# [What you should do]
Find each line in the rows below that contains the word "Aggravated" and copy every one of those lines.
Entries supplied Start Marker
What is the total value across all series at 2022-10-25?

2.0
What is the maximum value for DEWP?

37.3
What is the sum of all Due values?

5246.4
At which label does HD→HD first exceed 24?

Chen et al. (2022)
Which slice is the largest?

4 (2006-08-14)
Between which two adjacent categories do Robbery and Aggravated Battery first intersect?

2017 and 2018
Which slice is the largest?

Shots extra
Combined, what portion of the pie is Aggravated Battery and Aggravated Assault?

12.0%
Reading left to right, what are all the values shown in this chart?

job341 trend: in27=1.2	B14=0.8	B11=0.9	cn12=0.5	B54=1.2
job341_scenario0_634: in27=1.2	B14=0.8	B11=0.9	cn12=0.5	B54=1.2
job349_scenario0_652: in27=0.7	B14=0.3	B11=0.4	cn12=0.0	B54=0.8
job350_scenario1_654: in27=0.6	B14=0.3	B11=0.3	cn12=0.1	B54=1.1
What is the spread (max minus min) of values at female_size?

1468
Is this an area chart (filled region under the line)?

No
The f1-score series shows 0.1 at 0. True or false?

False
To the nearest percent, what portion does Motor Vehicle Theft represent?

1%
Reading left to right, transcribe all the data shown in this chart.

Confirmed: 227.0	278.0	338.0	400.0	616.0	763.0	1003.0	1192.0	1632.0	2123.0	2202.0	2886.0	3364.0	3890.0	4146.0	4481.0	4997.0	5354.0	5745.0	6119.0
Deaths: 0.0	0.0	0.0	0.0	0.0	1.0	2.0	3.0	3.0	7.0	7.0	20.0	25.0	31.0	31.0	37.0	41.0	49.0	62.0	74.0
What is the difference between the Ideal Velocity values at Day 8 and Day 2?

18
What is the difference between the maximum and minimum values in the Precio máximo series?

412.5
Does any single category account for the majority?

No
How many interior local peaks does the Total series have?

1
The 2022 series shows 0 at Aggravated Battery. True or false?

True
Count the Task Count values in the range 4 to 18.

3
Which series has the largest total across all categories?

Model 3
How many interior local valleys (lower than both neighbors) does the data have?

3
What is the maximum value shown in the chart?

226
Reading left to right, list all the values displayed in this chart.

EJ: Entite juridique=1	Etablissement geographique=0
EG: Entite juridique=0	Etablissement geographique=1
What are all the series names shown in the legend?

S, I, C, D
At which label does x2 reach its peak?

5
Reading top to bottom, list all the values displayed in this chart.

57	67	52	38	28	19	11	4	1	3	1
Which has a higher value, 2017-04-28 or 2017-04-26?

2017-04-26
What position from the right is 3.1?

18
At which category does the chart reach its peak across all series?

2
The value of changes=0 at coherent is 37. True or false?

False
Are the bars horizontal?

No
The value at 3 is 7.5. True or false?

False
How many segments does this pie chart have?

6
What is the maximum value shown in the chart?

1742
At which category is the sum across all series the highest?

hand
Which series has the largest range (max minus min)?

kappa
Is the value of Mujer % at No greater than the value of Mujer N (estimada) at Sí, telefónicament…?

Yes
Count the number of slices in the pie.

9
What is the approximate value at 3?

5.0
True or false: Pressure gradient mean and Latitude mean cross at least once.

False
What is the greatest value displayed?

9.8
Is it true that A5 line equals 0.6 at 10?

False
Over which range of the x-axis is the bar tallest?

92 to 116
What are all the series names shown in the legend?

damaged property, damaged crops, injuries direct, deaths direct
Entries supplied End Marker
# [Response box]
Between which two adjacent categories do Robbery and Aggravated Battery first intersect?
Combined, what portion of the pie is Aggravated Battery and Aggravated Assault?
The 2022 series shows 0 at Aggravated Battery. True or false?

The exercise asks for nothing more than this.